Na manhã seguinte, quando acordei, minha mãe e minha irmã já estavam tomando o café da manhã. Juntei-me a elas e travamos o seguinte diálogo:

Mãe – Kika tava aqui me contanto que quando acordou achou uma barata morta ao lado da cama.
Eu – Que coisa, hein?
Kika – Deve ter entrado pela janela. Só vou dormir com ela bem fechada a partir de agora.
Eu – Que nada, Kika, relaxe. Isso não vai acontecer de novo.
Kika - Como você pode ter tanta certeza?
Eu – Intuição, Kika. Intuição...

Texto revisado por Nídia Lubisco

8 Response to "CRIATURA HORRIPILANTE"

  1. Glenda Rodrigues Says:

    ...sim! Genial descrição!! *encarnação do capeta*!




    [coitada de kika!!!!]

  2. Anônimo Says:

    sem comentários... sei que eu tenho dias ruins, mas os seus, quando são ruins, sao pessimos mesmo.
    poxa, fiquei horas tentando adivinhar para ganhar a promoçao do almoço... mas confesso que minha imaginação nao foi tão longe.
    quanto ao desfecho do dia nem precisava ser relatado, bastava ver a cara 'feliz' com que vc deu aula aquele dia. risos
    adorei o texto... muito bom mesmo
    hum, atualizei lá...

  3. Multiethnic Says:

    Ah, como eu odeio as baratas...E que dia medooooooooooonho esse se, hein?! Dava uma esquete muito legal, eu assitiria no teatro e talvez até chorasse... Maravilhoso texto, Professor.... Ah, sim, não seria "cambaleante" ao invés de "cabaleante"??

  4. Multiethnic Says:

    Ixe, precisa pedir pra adicionar?? Que formalidade... te adicionei e nem pedi. Desculpinhas com limão e açúcar, tá?? E, como diria o sábio Seu Zé (é o pedreiro oficial da famíla...muito bom ele, recomendo):
    "Mas é craro que pode... Oxe, oxe, oxe..."

  5. Mariana Paiva Says:

    tô aqui rindo tanto, coitada de Kika, vc é um irmão ruim, deixou o baratossauro entrar lá.

    seu ruim!

    beijo

  6. Mariana Paiva Says:

    e vá em meu blog, eu ia até postar sobre Ed Wood hoje, sobre "A noiva do monstro". beijo

  7. Cris O Says:

    bleeeeeeeaaaaaarrg!!!! Barata, é sem dúvida nenhuma, a coisa mais asquerosa do planeta.
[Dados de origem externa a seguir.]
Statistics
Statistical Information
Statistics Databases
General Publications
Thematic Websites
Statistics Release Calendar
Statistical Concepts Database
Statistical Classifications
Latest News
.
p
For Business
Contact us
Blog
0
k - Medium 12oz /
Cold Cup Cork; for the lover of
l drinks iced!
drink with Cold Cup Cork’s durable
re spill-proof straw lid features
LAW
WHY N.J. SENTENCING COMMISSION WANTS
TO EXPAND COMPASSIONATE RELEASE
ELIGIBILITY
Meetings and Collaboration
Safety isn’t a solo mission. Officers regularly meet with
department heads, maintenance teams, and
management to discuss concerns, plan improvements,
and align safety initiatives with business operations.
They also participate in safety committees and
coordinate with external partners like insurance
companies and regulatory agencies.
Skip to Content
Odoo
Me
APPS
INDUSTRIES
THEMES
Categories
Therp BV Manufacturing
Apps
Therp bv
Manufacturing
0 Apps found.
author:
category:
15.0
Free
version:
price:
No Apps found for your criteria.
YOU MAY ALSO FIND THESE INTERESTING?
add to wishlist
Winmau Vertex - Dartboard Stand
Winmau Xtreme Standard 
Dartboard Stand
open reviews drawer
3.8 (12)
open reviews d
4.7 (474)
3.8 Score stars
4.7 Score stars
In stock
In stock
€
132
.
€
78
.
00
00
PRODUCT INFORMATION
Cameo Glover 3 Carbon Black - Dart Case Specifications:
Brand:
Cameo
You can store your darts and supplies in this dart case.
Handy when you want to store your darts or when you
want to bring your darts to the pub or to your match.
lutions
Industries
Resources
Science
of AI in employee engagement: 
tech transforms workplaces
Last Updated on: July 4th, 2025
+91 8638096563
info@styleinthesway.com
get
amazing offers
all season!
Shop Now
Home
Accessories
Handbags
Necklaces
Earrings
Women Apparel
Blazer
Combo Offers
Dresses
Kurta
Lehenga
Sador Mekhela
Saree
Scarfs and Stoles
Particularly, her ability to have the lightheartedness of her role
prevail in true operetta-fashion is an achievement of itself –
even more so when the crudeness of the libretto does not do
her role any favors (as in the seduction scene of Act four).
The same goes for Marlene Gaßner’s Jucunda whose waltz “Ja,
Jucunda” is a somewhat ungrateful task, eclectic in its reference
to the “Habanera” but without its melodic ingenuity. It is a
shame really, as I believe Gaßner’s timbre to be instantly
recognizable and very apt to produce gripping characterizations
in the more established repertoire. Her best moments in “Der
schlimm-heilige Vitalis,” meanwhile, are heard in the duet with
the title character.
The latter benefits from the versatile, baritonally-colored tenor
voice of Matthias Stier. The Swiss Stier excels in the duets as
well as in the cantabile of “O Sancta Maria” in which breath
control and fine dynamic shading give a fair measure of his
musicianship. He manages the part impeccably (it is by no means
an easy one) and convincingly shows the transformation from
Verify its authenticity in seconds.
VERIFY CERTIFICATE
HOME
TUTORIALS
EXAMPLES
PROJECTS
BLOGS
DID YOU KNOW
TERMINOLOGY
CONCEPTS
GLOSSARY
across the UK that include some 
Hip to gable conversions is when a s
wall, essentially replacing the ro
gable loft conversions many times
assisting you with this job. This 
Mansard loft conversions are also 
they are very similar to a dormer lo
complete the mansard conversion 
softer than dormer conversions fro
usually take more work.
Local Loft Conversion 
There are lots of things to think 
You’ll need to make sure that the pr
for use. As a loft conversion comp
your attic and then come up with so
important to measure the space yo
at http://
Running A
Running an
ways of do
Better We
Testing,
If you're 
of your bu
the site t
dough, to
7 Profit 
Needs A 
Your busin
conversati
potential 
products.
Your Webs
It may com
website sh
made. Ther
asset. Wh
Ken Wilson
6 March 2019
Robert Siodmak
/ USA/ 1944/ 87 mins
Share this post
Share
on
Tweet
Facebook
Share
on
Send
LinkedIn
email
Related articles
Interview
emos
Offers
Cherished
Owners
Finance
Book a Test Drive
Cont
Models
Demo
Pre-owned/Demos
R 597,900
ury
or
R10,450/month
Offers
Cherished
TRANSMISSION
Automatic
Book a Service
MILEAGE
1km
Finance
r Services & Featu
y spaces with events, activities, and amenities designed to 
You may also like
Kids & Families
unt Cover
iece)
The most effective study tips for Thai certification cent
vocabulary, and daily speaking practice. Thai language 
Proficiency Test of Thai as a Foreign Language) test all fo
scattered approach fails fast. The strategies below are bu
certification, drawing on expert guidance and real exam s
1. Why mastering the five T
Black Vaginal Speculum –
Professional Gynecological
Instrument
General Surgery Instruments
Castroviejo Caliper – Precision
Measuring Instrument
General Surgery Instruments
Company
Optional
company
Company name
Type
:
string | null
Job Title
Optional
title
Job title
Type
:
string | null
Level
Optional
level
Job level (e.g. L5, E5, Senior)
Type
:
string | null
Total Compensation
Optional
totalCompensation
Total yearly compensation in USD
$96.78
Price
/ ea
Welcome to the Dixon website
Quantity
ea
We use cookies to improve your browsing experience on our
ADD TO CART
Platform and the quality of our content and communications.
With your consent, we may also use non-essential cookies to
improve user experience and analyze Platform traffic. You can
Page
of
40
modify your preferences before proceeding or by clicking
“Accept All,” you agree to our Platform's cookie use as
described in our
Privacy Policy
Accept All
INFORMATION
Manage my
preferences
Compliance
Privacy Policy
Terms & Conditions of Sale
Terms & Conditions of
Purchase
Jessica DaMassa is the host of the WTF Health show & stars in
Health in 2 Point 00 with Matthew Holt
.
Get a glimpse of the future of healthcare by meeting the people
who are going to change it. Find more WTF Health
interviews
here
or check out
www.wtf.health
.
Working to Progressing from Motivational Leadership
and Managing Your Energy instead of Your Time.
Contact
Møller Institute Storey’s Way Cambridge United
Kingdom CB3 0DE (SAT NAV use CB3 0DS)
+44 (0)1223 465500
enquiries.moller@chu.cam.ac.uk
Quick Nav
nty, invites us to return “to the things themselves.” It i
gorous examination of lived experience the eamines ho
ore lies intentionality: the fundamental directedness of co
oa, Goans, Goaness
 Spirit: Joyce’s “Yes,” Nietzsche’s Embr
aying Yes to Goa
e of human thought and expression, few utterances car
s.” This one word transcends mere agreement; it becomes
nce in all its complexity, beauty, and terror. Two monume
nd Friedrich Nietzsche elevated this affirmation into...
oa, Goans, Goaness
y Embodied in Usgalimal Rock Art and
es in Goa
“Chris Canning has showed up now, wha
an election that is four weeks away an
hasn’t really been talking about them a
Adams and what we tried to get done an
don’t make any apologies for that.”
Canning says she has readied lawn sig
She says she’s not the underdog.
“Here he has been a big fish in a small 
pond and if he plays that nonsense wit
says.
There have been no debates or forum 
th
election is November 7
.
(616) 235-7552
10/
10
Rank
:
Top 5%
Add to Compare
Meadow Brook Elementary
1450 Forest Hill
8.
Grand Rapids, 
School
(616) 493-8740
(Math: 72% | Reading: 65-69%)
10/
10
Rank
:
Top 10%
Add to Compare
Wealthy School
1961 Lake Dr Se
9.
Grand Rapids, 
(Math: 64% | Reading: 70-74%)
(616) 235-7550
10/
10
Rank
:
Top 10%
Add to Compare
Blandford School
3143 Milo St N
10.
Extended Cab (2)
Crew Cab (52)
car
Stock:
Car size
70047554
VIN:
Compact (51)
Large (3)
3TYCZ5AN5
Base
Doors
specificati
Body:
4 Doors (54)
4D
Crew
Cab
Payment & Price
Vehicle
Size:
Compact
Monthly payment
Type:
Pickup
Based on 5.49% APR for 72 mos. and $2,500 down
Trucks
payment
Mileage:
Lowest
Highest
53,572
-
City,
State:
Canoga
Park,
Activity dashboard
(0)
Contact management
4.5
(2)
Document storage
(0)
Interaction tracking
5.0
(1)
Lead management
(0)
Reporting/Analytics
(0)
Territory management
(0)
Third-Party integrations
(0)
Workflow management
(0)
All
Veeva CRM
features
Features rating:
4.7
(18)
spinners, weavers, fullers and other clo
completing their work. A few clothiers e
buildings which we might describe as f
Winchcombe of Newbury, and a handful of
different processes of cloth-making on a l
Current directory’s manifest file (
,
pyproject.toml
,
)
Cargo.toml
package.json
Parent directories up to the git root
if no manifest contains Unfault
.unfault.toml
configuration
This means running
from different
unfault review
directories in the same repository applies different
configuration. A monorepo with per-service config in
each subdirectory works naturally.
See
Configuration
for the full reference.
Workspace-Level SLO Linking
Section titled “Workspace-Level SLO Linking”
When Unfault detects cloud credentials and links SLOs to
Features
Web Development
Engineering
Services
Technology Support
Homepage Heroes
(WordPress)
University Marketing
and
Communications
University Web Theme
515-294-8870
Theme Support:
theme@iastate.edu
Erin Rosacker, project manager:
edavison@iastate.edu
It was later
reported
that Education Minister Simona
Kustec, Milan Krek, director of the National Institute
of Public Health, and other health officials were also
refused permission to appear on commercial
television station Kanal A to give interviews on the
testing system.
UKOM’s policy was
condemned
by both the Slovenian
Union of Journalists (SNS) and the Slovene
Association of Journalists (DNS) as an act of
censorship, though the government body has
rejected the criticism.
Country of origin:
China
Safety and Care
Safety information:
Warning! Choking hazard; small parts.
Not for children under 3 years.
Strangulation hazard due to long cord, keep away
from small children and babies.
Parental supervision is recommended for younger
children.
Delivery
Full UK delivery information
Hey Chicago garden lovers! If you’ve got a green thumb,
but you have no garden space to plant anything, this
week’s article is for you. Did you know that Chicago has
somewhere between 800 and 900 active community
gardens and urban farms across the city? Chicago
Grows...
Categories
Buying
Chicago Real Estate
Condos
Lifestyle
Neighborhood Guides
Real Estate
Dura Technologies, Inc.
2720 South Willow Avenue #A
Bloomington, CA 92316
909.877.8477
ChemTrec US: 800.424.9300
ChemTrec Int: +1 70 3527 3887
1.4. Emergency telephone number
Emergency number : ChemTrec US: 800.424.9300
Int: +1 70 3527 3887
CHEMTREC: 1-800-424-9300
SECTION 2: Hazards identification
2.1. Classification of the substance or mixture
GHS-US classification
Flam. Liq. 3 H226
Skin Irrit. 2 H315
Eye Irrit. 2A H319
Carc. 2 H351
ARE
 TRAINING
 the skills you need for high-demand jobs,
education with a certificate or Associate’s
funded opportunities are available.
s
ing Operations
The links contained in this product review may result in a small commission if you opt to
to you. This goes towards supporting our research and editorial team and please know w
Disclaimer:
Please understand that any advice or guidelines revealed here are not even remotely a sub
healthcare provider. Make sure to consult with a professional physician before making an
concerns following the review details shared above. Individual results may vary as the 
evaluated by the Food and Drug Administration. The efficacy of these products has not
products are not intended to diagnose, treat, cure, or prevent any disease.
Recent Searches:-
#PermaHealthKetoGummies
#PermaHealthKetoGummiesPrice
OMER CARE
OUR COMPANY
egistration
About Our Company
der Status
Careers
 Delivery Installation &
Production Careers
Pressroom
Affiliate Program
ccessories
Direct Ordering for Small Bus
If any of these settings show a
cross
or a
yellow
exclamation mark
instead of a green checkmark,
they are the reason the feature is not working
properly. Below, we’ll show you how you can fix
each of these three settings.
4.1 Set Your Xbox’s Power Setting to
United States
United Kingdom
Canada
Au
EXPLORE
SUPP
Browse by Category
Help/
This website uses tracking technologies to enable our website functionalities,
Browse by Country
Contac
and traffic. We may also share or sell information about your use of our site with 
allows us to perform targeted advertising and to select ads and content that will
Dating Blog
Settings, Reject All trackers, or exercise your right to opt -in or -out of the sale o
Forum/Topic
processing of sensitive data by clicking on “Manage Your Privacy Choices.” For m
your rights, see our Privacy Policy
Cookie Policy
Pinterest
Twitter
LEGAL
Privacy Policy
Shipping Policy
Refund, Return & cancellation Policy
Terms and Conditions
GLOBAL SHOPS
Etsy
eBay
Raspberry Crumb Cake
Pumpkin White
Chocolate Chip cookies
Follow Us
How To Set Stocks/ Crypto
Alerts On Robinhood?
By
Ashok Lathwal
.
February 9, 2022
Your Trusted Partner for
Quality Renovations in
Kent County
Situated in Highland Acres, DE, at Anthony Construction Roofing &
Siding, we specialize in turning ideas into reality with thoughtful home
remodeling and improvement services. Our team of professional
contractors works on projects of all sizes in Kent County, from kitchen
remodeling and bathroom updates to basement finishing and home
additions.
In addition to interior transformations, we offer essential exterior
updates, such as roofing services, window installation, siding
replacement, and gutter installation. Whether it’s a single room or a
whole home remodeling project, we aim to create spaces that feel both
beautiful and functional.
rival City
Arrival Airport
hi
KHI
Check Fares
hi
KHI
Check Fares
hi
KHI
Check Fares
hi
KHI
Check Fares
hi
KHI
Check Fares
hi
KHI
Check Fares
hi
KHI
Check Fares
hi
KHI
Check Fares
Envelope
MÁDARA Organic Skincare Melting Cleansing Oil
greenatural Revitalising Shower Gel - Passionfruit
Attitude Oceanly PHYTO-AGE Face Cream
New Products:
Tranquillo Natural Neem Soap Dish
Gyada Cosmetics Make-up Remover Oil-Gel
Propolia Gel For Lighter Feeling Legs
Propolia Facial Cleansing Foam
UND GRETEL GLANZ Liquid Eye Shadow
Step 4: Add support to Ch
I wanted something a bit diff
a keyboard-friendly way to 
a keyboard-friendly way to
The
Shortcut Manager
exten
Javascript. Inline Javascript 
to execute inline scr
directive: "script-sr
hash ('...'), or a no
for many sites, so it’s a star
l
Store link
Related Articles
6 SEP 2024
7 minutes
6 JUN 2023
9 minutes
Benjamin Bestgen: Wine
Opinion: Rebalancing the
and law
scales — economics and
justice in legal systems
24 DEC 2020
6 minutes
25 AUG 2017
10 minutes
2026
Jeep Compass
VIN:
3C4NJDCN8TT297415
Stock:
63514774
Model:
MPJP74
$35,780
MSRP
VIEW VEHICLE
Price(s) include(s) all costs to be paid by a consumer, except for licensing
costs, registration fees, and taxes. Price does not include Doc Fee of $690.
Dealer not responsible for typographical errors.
Eu também já assassinei uma dessas coisas de forma parecida. Tenho inclusive uma foto tirada por Silvinha pra provar. No dia que abrirem o Museu do Mau-Gosto e das Coisas Asquerosas, esta foto com certeza vai estar lá.

  8. Paula Says:

    NUNCA FAÇA ISSO COMIGO.
    Pode me acordar, me despertar no meio de qualquer sono, qualquer negócio. Fiquei nervosa, socorro.